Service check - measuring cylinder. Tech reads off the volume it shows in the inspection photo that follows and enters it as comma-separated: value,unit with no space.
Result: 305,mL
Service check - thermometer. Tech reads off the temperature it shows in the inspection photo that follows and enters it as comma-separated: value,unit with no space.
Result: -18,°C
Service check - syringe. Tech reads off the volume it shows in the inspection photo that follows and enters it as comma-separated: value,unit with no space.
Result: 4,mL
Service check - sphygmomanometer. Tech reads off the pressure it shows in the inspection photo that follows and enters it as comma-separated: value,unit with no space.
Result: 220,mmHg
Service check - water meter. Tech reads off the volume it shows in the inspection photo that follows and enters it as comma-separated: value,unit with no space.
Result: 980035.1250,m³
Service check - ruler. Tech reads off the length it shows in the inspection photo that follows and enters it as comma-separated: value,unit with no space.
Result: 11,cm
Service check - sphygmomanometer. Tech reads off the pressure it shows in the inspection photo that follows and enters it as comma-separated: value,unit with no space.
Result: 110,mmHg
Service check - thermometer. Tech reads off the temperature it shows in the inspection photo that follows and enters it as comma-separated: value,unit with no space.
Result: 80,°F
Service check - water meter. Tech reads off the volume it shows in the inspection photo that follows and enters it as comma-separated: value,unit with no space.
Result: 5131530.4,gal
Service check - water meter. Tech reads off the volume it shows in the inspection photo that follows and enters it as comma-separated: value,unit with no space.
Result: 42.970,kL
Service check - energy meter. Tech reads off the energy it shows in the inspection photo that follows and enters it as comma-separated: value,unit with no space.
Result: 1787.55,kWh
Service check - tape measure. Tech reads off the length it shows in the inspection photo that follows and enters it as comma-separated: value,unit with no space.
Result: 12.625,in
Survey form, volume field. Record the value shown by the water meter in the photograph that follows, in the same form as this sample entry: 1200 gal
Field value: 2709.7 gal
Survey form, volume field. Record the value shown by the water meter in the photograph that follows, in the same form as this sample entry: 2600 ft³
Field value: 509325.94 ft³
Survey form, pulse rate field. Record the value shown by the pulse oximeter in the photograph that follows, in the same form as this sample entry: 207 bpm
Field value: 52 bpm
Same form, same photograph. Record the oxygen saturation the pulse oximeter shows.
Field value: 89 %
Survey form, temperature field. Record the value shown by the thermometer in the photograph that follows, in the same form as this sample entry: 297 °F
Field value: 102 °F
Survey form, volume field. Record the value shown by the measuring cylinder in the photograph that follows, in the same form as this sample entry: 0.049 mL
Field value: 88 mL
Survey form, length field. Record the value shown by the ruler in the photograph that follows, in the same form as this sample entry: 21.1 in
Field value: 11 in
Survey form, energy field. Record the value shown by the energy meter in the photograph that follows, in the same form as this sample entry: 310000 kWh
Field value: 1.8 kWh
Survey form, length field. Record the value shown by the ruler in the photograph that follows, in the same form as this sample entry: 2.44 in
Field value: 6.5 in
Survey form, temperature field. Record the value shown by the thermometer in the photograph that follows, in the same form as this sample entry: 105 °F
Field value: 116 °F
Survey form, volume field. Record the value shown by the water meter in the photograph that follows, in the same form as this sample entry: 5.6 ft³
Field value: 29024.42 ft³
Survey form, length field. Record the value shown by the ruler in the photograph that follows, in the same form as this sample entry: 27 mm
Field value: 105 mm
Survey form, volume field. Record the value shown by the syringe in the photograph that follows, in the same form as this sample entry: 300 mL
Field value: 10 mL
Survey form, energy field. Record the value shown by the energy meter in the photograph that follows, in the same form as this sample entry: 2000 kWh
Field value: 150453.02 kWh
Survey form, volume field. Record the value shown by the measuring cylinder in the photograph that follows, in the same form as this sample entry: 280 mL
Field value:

····················

EXERCISE PROMPT: Can you arrange the material from its start up to and including the line with "Result: 305,mL" as a two-column CSV headed text and answer, one row per text-and-answer pair, with each field in quotation marks and any line breaks turned into spaces?

RESULT FOR THIS TASK:
text,answer
"Service check - measuring cylinder. Tech reads off the volume it shows in the inspection photo that follows and enters it as comma-separated: value,unit with no space. Result:","305,mL"